%%

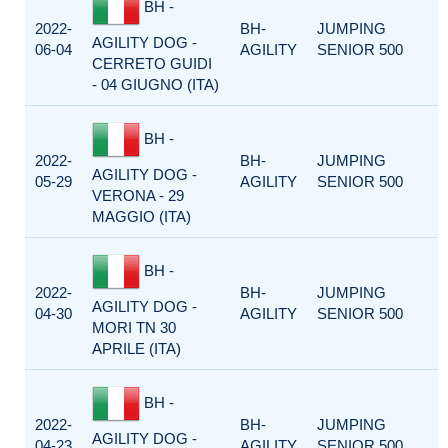
BH -
2022-
BH-
JUMPING
AGILITY DOG -
06-04
AGILITY
SENIOR 500
CERRETO GUIDI
- 04 GIUGNO (ITA)
BH -
2022-
BH-
JUMPING
AGILITY DOG -
05-29
AGILITY
SENIOR 500
VERONA - 29
MAGGIO (ITA)
BH -
2022-
BH-
JUMPING
AGILITY DOG -
04-30
AGILITY
SENIOR 500
MORI TN 30
APRILE (ITA)
BH -
2022-
BH-
JUMPING
AGILITY DOG -
04-23
AGILITY
SENIOR 500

%%

**JOB ITEM:**
Please repeat the lines of all the records above, switching "SENIOR" to "JUNIOR" and changing nothing else. Leave the pictures out of your answer.

**ANSWER SECTION:**
BH -
2022-
BH-
JUMPING
AGILITY DOG -
06-04
AGILITY
JUNIOR 500
CERRETO GUIDI
- 04 GIUGNO (ITA)
BH -
2022-
BH-
JUMPING
AGILITY DOG -
05-29
AGILITY
JUNIOR 500
VERONA - 29
MAGGIO (ITA)
BH -
2022-
BH-
JUMPING
AGILITY DOG -
04-30
AGILITY
JUNIOR 500
MORI TN 30
APRILE (ITA)
BH -
2022-
BH-
JUMPING
AGILITY DOG -
04-23
AGILITY
JUNIOR 500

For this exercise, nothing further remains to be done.